You mentioned that you don’t think you can form emotional connections but how do you define emotional connections? The way you define it may be very different than how I define it.
You have friends but “would have no problem cutting them off forever.” That’s fairly common.
The people we call friends may not in actuality be that close. The most psychologically healthy people typically only have a few friends mainly because it takes a great deal of time and effort to develop meaningful friendships.
Think of all the people who claim to be “friends” with their co-workers or peers at school and once they leave that job or graduate from college, they often never speak to those so-called friends again.
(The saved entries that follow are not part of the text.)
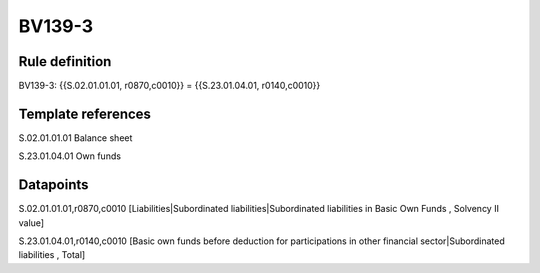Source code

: =======
BV139-3
=======

Rule definition
---------------

BV139-3: {{S.02.01.01.01, r0870,c0010}} = {{S.23.01.04.01, r0140,c0010}}


Template references
-------------------

S.02.01.01.01 Balance sheet

S.23.01.04.01 Own funds


Datapoints
----------

S.02.01.01.01,r0870,c0010 [Liabilities|Subordinated liabilities|Subordinated liabilities in Basic Own Funds , Solvency II value]

S.23.01.04.01,r0140,c0010 [Basic own funds before deduction for participations in other financial sector|Subordinated liabilities , Total]



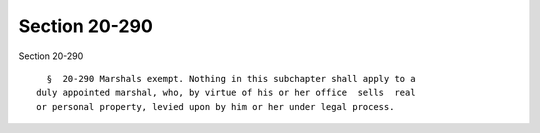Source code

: Section 20-290
==============

Section 20-290 ::    
        
     
        §  20-290 Marshals exempt. Nothing in this subchapter shall apply to a
      duly appointed marshal, who, by virtue of his or her office  sells  real
      or personal property, levied upon by him or her under legal process.
    
    
    
    
    
    
    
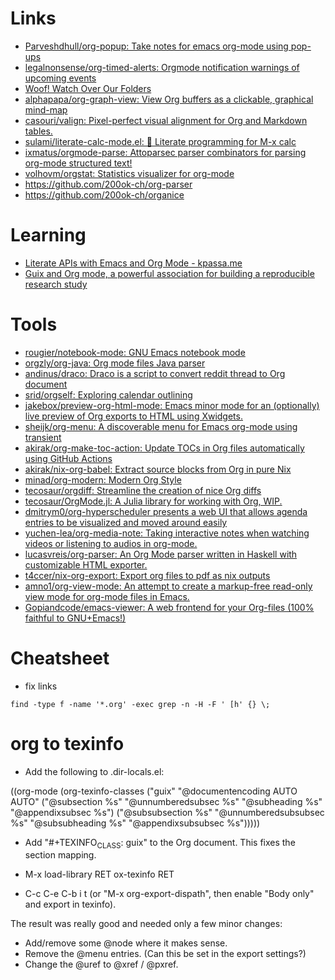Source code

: * Links
:PROPERTIES:
:ID:       a55fae2e-e7d1-49bd-99bd-8c27637cb188
:END:

- [[https://github.com/Parveshdhull/org-popup][Parveshdhull/org-popup: Take notes for emacs org-mode using pop-ups]]
- [[https://github.com/legalnonsense/org-timed-alerts][legalnonsense/org-timed-alerts: Orgmode notification warnings of upcoming events]]
- [[https://updates.orgmode.org/][Woof! Watch Over Our Folders]]
- [[https://github.com/alphapapa/org-graph-view][alphapapa/org-graph-view: View Org buffers as a clickable, graphical mind-map]]
- [[https://github.com/casouri/valign][casouri/valign: Pixel-perfect visual alignment for Org and Markdown tables.]]
- [[https://github.com/sulami/literate-calc-mode.el][sulami/literate-calc-mode.el: 🧮 Literate programming for M-x calc]]
- [[https://github.com/ixmatus/orgmode-parse][ixmatus/orgmode-parse: Attoparsec parser combinators for parsing org-mode structured text!]]
- [[https://github.com/volhovm/orgstat][volhovm/orgstat: Statistics visualizer for org-mode]]
- https://github.com/200ok-ch/org-parser
- https://github.com/200ok-ch/organice

* Learning
- [[https://www.kpassa.me/posts/literate2/][Literate APIs with Emacs and Org Mode - kpassa.me]]
- [[https://tuto-techno-guix-hpc.gitlabpages.inria.fr/guidelines/][Guix and Org mode, a powerful association for building a reproducible research study]]

* Tools

- [[https://github.com/rougier/notebook-mode][rougier/notebook-mode: GNU Emacs notebook mode]]
- [[https://github.com/orgzly/org-java][orgzly/org-java: Org mode files Java parser]]
- [[https://github.com/andinus/draco][andinus/draco: Draco is a script to convert reddit thread to Org document]]
- [[https://github.com/srid/orgself][srid/orgself: Exploring calendar outlining]]
- [[https://github.com/jakebox/preview-org-html-mode][jakebox/preview-org-html-mode: Emacs minor mode for an (optionally) live preview of Org exports to HTML using Xwidgets.]]
- [[https://github.com/sheijk/org-menu][sheijk/org-menu: A discoverable menu for Emacs org-mode using transient]]
- [[https://github.com/akirak/org-make-toc-action][akirak/org-make-toc-action: Update TOCs in Org files automatically using GitHub Actions]]
- [[https://github.com/akirak/nix-org-babel][akirak/nix-org-babel: Extract source blocks from Org in pure Nix]]
- [[https://github.com/minad/org-modern][minad/org-modern: Modern Org Style]]
- [[https://github.com/tecosaur/orgdiff][tecosaur/orgdiff: Streamline the creation of nice Org diffs]]
- [[https://github.com/tecosaur/OrgMode.jl][tecosaur/OrgMode.jl: A Julia library for working with Org, WIP.]]
- [[https://github.com/dmitrym0/org-hyperscheduler/][dmitrym0/org-hyperscheduler presents a web UI that allows agenda entries to be visualized and moved around easily]]
- [[https://github.com/yuchen-lea/org-media-note][yuchen-lea/org-media-note: Taking interactive notes when watching videos or listening to audios in org-mode.]]
- [[https://github.com/lucasvreis/org-parser][lucasvreis/org-parser: An Org Mode parser written in Haskell with customizable HTML exporter.]]
- [[https://github.com/t4ccer/nix-org-export][t4ccer/nix-org-export: Export org files to pdf as nix outputs]]
- [[https://github.com/amno1/org-view-mode][amno1/org-view-mode: An attempt to create a markup-free read-only view mode for org-mode files in Emacs.]]
- [[https://github.com/Gopiandcode/emacs-viewer][Gopiandcode/emacs-viewer: A web frontend for your Org-files (100% faithful to GNU+Emacs!)]]

* Cheatsheet

- fix links
: find -type f -name '*.org' -exec grep -n -H -F ' [h' {} \;

* org to texinfo

- Add the following to .dir-locals.el:

((org-mode
  (org-texinfo-classes ("guix"
                        "@documentencoding AUTO\n@documentlanguage AUTO"
                        ("@subsection %s" "@unnumberedsubsec %s" "@subheading %s"
                         "@appendixsubsec %s")
                        ("@subsubsection %s" "@unnumberedsubsubsec %s" "@subsubheading %s"
                         "@appendixsubsubsec %s")))))

- Add "#+TEXINFO_CLASS: guix" to the Org document.  This fixes the
  section mapping.

- M-x load-library RET ox-texinfo RET

- C-c C-e C-b i t (or "M-x org-export-dispath", then enable "Body only"
  and export in texinfo).

The result was really good and needed only a few minor changes:

- Add/remove some @node where it makes sense.
- Remove the @menu entries.  (Can this be set in the export settings?)
- Change the @uref to @xref / @pxref.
Ideally, you should consult a therapist who was specifically trained in using The Psychopathy Checklist. The Psychopathy Checklist is the diagnostic measure that is considered the gold standard in determining whether or not an individual has psychopathy. A mental health professional trained to utilize this checklist would also conduct a semi-structured interview, review all available records and gather other clinical information before determining a diagnosis.
If you’re worried about your psychological health, you should consult a professional. We are not born knowing how to live. In fact, we’re not born knowing anything. We all had to learn to read, tie our shoes, and do all other things. Seeking out knowledge about how to live a meaningful life is anything but silly. Why not consult a therapist who has received specialized training in these areas? Sounds like a wise idea to me. Good luck with your efforts.